Linking Indigenous Communities with Regional Development in Canada
This study from the OECD can help you to better understand and support priority issues that maximise the potential of Indigenous economies in Canada. The report examines how public policy and public investments can be better leveraged to support Indigenous economic development, and focuses on four key areas of recommendations. These include improving the quality of data about Indigenous businesses and entrepreneurship and including these communities in the governance of said data; protecting and advancing land and water rights; enabling Indigenous entrepreneurship and community economic development; and improving governance and policies for place-based Indigenous economic development.

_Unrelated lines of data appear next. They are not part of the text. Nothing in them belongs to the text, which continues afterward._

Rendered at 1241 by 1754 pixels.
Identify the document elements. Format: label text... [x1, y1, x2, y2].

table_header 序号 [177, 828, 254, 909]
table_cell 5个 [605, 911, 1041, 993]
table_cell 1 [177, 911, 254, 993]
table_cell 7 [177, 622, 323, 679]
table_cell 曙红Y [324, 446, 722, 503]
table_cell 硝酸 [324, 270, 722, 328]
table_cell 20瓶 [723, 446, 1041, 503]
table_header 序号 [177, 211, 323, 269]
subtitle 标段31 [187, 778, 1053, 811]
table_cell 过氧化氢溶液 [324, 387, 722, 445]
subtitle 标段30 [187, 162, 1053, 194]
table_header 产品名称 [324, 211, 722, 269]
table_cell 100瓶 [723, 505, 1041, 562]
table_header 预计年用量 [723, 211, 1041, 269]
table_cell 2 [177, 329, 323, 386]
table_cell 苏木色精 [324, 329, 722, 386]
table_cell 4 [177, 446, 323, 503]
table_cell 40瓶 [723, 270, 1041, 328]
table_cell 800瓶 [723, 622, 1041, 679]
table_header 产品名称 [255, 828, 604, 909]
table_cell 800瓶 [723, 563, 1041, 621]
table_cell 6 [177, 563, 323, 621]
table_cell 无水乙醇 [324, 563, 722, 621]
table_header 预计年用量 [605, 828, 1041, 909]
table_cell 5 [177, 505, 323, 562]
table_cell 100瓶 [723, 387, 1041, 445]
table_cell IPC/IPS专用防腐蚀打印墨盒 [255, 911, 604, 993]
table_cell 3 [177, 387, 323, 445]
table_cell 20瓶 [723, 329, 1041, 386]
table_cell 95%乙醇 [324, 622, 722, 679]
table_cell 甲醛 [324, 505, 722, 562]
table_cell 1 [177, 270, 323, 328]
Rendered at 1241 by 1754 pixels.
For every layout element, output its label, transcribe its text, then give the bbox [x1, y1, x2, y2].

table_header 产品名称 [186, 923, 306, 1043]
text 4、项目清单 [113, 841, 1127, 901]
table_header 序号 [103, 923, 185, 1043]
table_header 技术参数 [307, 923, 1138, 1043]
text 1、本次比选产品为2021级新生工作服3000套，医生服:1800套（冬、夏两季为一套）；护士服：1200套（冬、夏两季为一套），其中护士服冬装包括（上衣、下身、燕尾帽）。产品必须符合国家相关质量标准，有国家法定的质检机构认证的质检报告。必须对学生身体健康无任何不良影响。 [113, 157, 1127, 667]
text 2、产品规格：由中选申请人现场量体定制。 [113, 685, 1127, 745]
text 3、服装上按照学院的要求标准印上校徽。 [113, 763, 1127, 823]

Although written with the public sector in mind, these recommendations highlight opportunities that sustainability, legal, community relations, and investment professionals can support to further the development and growth of Indigenous economies.
Indigenous Peoples: Language Guidelines
This concise guide from the University of British Columbia can help you to navigate the terminology associated with Indigenous Peoples and to advance your commitment to inclusive language. It explains why terminology matters, and includes specific and common examples. It also explains the importance of acknowledgements and recognition, and demonstrates effective and respectful approaches. This resource would be particularly helpful for communications professionals.